Researchers develop 'SgxSpectre' security exploit that can crack Intel's SGX secure environment

Intel security feature cracked wide open by university researchers exploiting Spectre CPU security flaw

Researchers at Ohio State University claim to have found a way to use the Spectre vulnerability to break into a security feature of Intel's CPUs, called SGX secure environment, and steal data in the process.

SGX, which stands for Software Guard eXtensions, is a relatively new feature, dating back just four years.

Intel introduced it as a mechanism to enable applications to highlight sections of memory that blocks the operating system, or other programs such as a hypervisor from accessing it.

These cordoned areas, called enclaves, are used to run operations such as DRM code without allowing anyone or anything, even privileged malware, to spy on the decryption keys. It can also allow sensitive code to be run on an otherwise untrusted or unsecured machine.
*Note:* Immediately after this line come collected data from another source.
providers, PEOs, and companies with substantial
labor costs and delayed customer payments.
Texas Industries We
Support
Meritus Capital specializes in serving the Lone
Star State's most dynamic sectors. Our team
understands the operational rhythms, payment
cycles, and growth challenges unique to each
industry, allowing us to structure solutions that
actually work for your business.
SgxPectre attacks exploit the race condition between the injected, speculatively executed memory references and the latency of the branch resolution

The researchers noted that because there are vulnerable code patterns inside the SDK runtime libraries, any code developed with Intel's official SGX SDK will be impacted by the attacks. It doesn't matter how the enclave program is implemented.

Dubbing it SgxPectre, the researchers said the flaw is like Spectre and Meltdown in that it allows malicious code to access and read the memory. It' not quite as scary, though, as it requires direct access to the computer to be implemented.

To make people aware of the issue, the researchers posted a how-to video with sample code on GitHub, which states: "Similar to their non-SGX counterparts, SgxPectre attacks exploit the race condition between the injected, speculatively executed memory references and the latency of the branch resolution."

The team also published a formal paper outlining how malicious program can take advantage of the CPU's branch predictor so that when the processor is executing SGX enclave code, the contents of the secure environment's private memory and CPU registers can be observed via slight changes to the state of the cache.

Intel said it is aware of the research paper and have provided information and guidance online about how Intel SGX may be impacted by the side channel analysis vulnerabilities.

The chip firm also said it is preparing a fix for release next week via a software update which it promises will not affect the performance of the systems like its Meltdown-mitigating firmware did.

"We anticipate that the existing mitigations for Spectre and Meltdown, in conjunction with an updated software development toolkit for SGX application providers — which we plan to make available on March 16 — should be effective against the methods described in that research," the chip giant said.

"We recommend customers make sure they are always using the most recent version of the toolkit."